About Pathan Tribal Invasion: Alastair Lamb, Incomplete Partition

[15] About Pathan Tribal Invasion:
Alastair Lamb, Incomplete Partition, Roxford 1997, p.185

Left behind in Baramula [on 27 and 28 October] were assorted groups of [Pathan] tribesmen from the North-West Frontier Province and, even, it is very possible, Afghanistan. 

Discipline was not the strongest characteristic of such men; and their officers experienced serious difficulty in keeping them under control, particularly when stories began to circulate of the arrival of the Sikhs (who had been generally accepted by the tribesmen as the greatest scourge of the Muslims in the communal massacres which accompanied Partition, and the legitimate foe in any jihad, holy war) at Srinagar airfield. 

The inevitable killing of Sikhs and Hindus in Baramula, particularly merchants who had remained to guard their stock, now began to be accompanied by indiscriminate looting and a considerable amount of rape, applied as much to unfortunate Kashmiri Muslims as to the infidel. 

Usually these outrages did not lead to massacre; but in a few cases, where leaders completely lost control over their men, an orgy of killing was the result. This was certainly the case at St. Joseph's College, Convent and Hospital, the site of what was to become one of the most publicised incidents of the entire Kashmir conflict. 

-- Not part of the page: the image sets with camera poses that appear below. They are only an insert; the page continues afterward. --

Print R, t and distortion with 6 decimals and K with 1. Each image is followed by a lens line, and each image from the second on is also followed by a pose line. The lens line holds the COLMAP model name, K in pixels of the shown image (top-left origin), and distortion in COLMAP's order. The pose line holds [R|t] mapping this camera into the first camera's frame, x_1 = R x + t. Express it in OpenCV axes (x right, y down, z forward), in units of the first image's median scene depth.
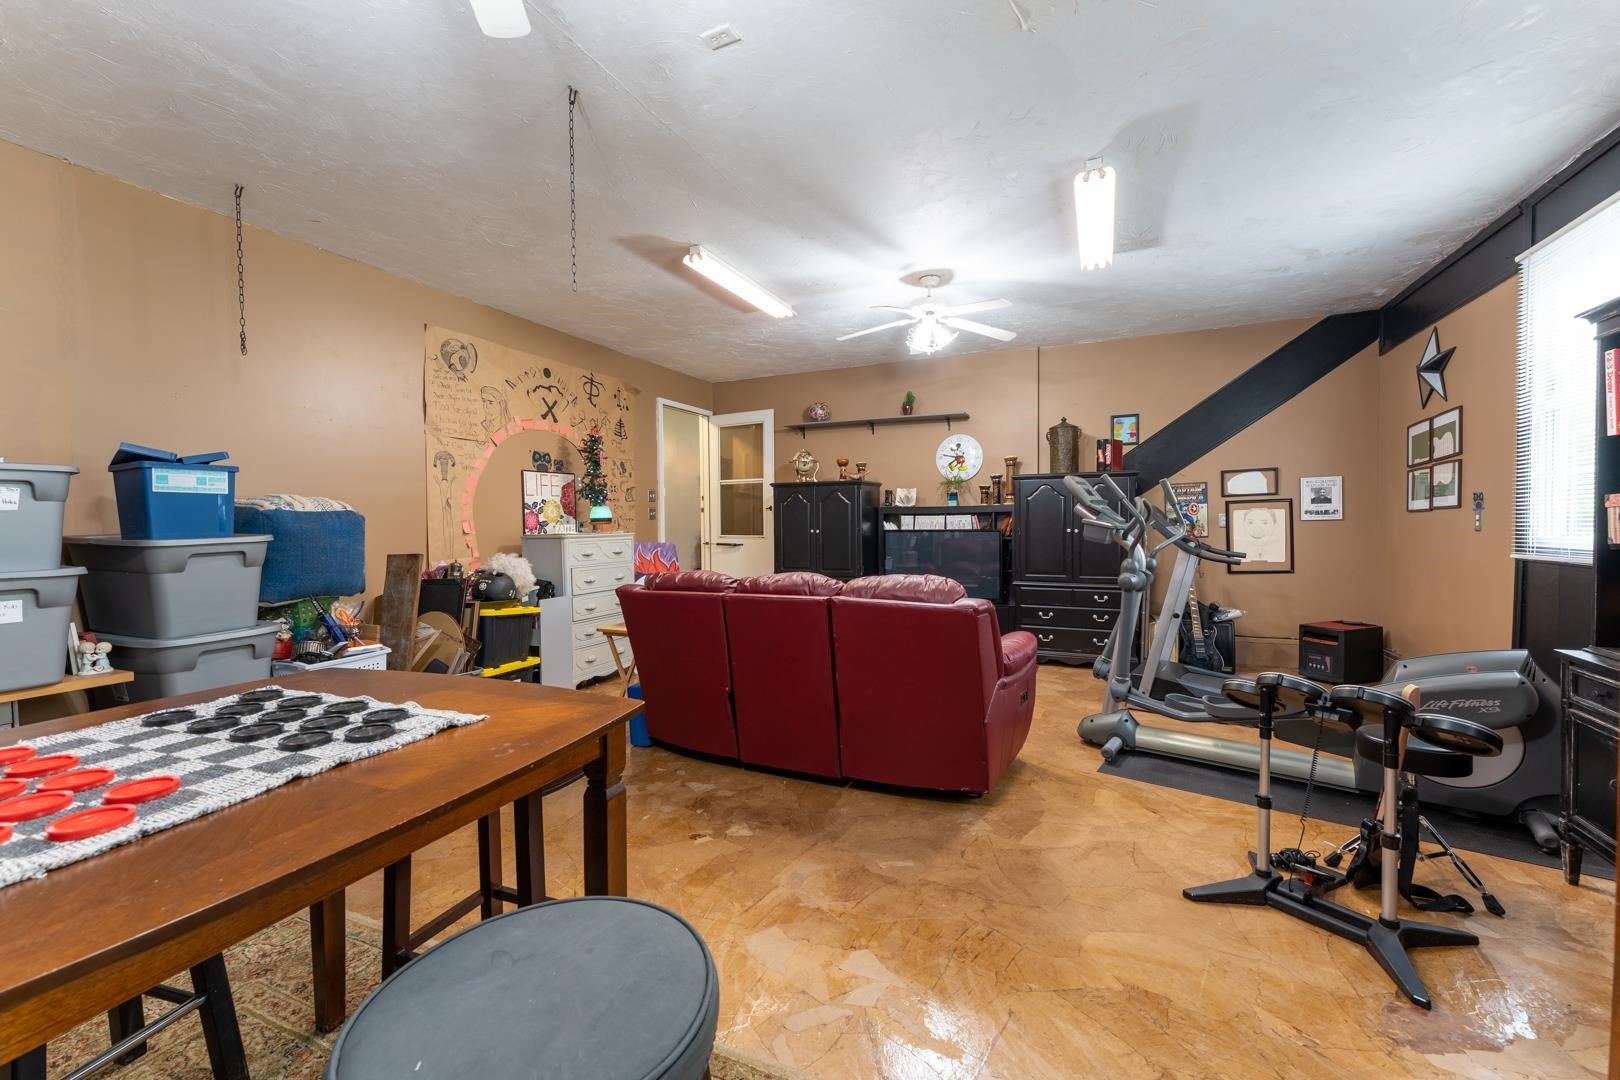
lens RADIAL K [[657.9, 0, 826.6], [0, 657.9, 534.2], [0, 0, 1]] dist [0.003916, -0.000012]
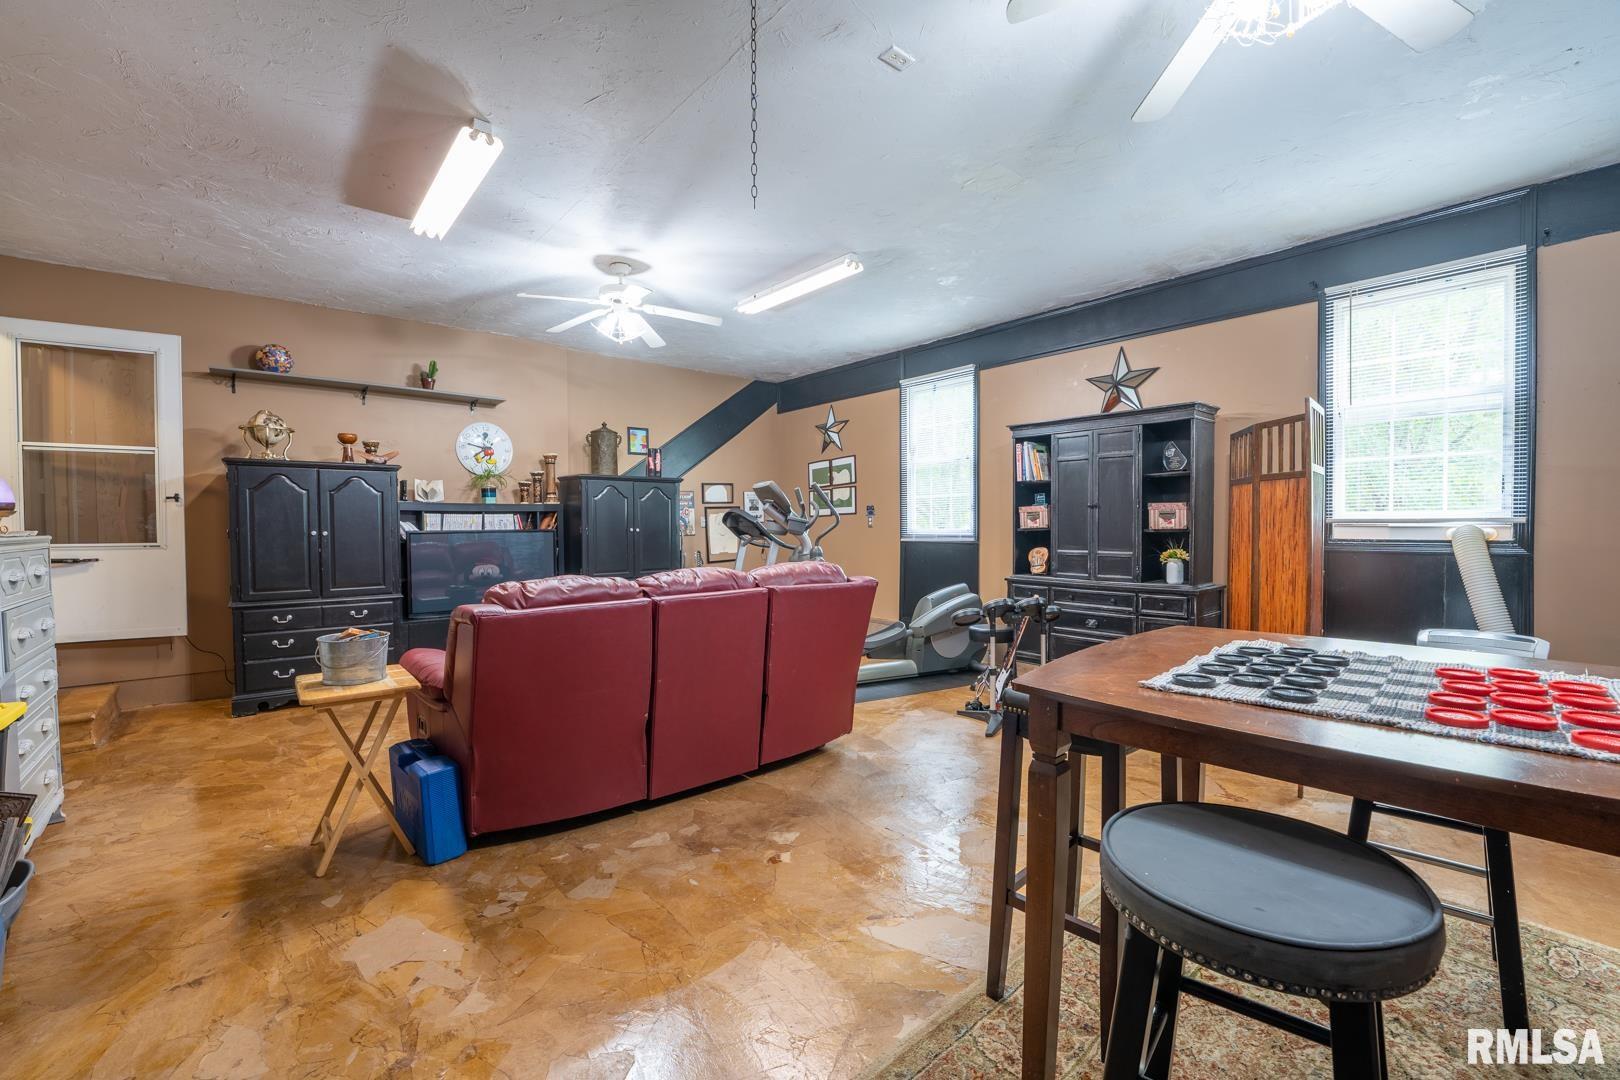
lens RADIAL K [[657.9, 0, 805.2], [0, 657.9, 537.6], [0, 0, 1]] dist [0.003916, -0.000012]
pose [[0.440473, -0.013758, 0.897661, -0.448411], [0.019934, 0.999786, 0.005542, 0.006600], [-0.897545, 0.015453, 0.440653, 0.255136]]
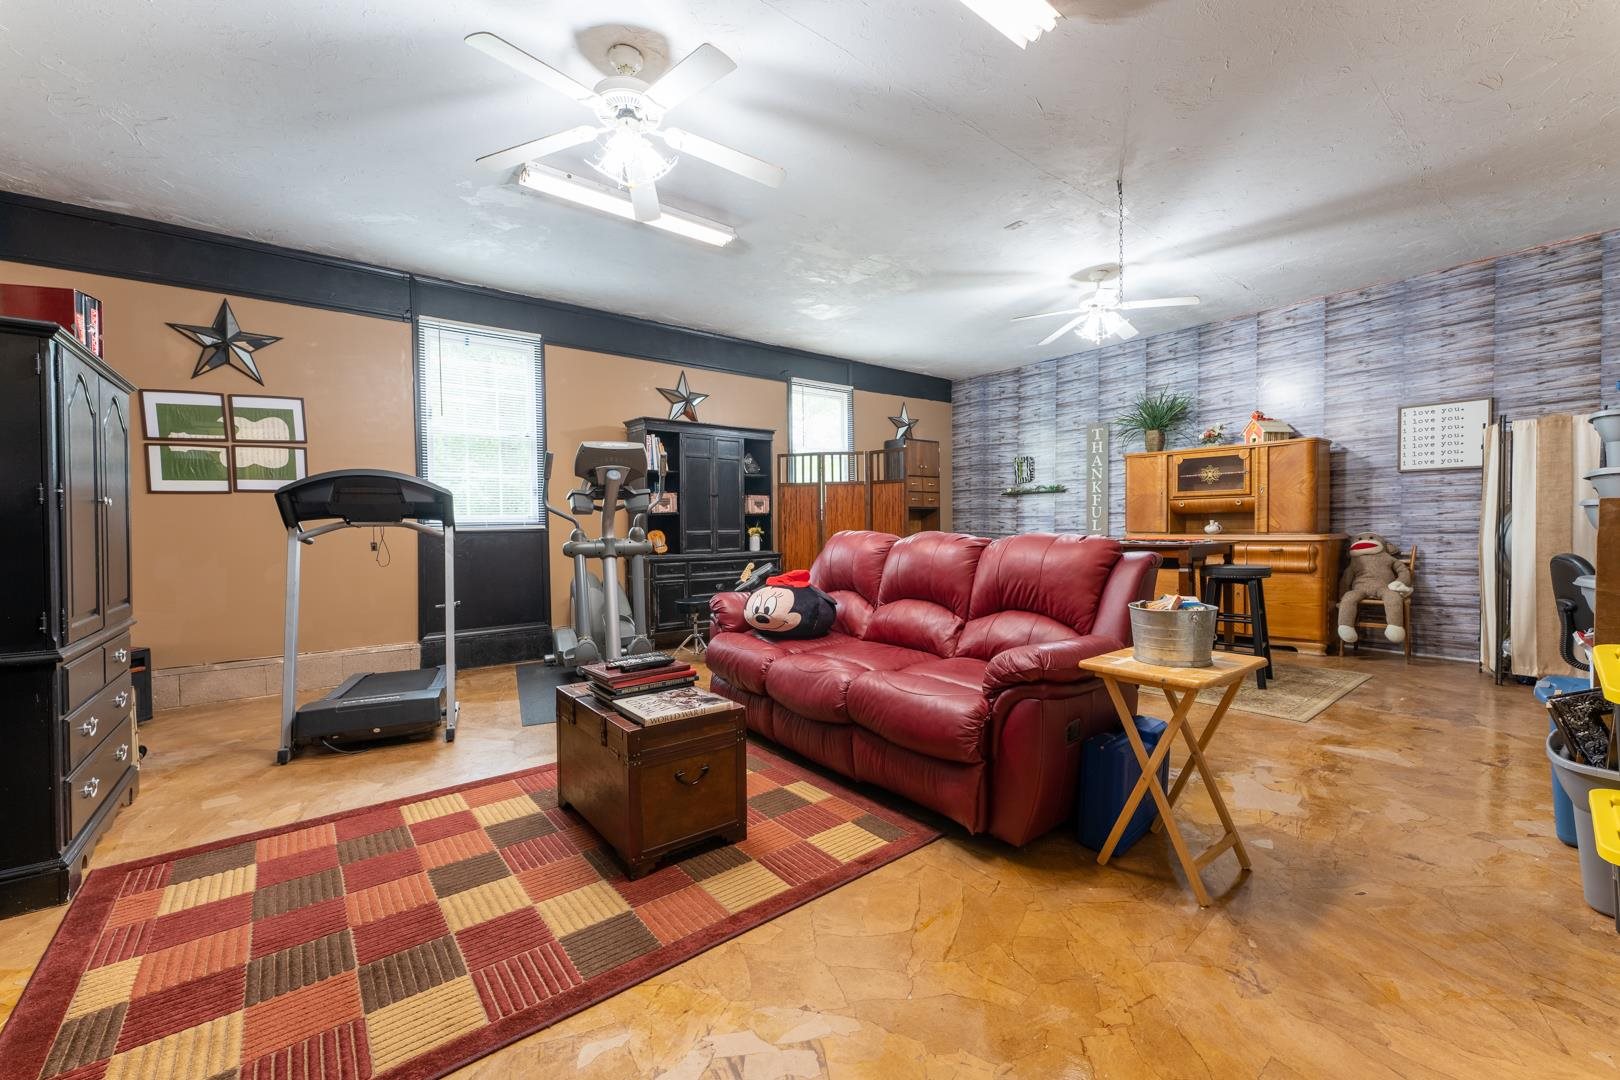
lens RADIAL K [[657.9, 0, 800.7], [0, 657.9, 535.3], [0, 0, 1]] dist [0.003916, -0.000012]
pose [[-0.889975, 0.009042, 0.455920, -0.170135], [0.027885, 0.999011, 0.034620, 0.009677], [-0.455156, 0.043524, -0.889347, 1.115646]]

Here nuns, priests and congregation, including patients in the hospital, were slaughtered; and at the same time a small number of Europeans, notably Lt.-Colonel D.O. Dykes and his wife, as well as the Assistant Mother Superior and one Mr. Barretto, met their deaths at tribal hands.

Alastair Lamb, Incomplete Partition, Roxford 1997, pp.186-187

The Indian side has maintained, largely on the evidence of European and American press reports which date to several days after the Indian reoccupation of Baramula on 8 November, that many thousands of people were killed there by the tribesmen (notably the reports in New York Times by Robert Trumbull ). 

The town was by this time virtually deserted, the Muslim population having fled, initially to avoid the attentions of tearaway tribesmen and then in fear of the advancing Indian Army, which was seen to represent the return of the Dogras and the vengeful wrath of Sir Hari Singh. 

The unfortunate Baramula residents may also, to judge from photographs published by the Indians, have suffered bombardment by Indian mortars, artillery and, it may be, aircraft - there is no doubt that the Indian side made extensive use of air power in the first phase of the Kashmir campaign: all this may well have reinforced the reluctance of the Baramula folk to stay put.